[[ Records supplied, beginning ]]
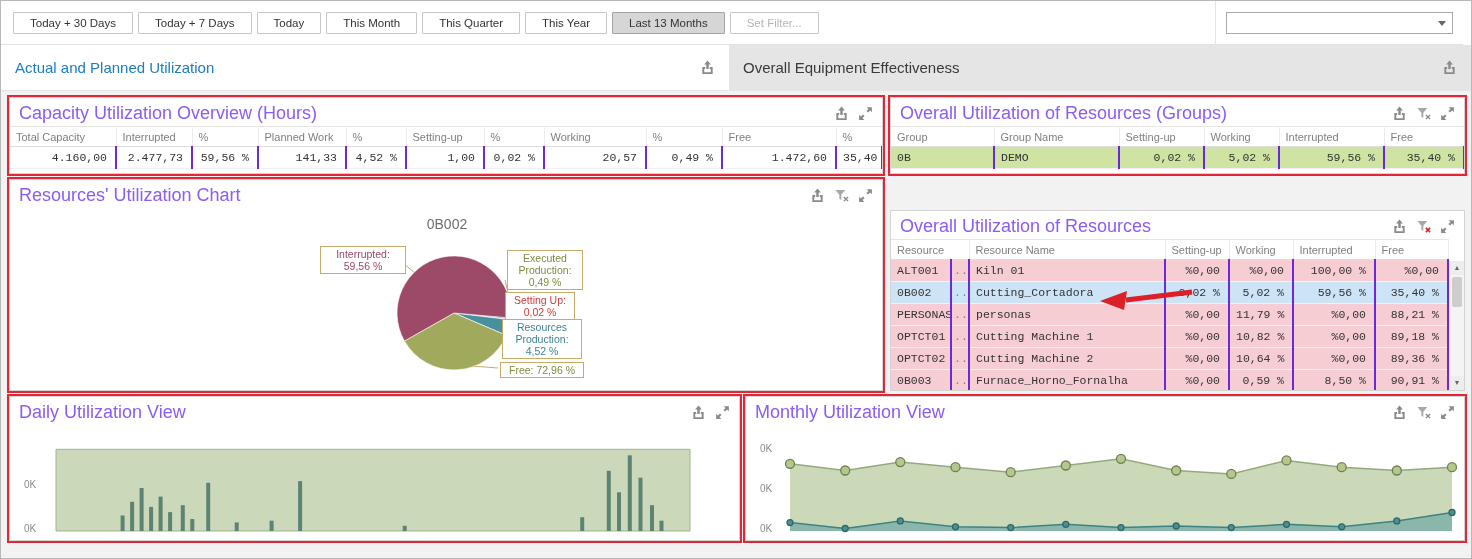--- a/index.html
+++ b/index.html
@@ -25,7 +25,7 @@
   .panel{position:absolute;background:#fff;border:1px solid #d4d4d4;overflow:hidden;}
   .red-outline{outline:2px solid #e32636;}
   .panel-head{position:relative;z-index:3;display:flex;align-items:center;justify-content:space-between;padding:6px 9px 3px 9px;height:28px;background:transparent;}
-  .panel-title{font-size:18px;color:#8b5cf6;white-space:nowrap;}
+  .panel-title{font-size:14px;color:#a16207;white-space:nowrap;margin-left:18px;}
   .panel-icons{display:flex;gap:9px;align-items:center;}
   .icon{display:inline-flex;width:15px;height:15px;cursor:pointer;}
[[ Records supplied, end ]]
**Directions for this task:** Could you write out, exactly, each line of the data above from the one containing "-25,7 +25,7 @@" through the last, including both?

**Result of this exercise:**
@@ -25,7 +25,7 @@
   .panel{position:absolute;background:#fff;border:1px solid #d4d4d4;overflow:hidden;}
   .red-outline{outline:2px solid #e32636;}
   .panel-head{position:relative;z-index:3;display:flex;align-items:center;justify-content:space-between;padding:6px 9px 3px 9px;height:28px;background:transparent;}
-  .panel-title{font-size:18px;color:#8b5cf6;white-space:nowrap;}
+  .panel-title{font-size:14px;color:#a16207;white-space:nowrap;margin-left:18px;}
   .panel-icons{display:flex;gap:9px;align-items:center;}
   .icon{display:inline-flex;width:15px;height:15px;cursor:pointer;}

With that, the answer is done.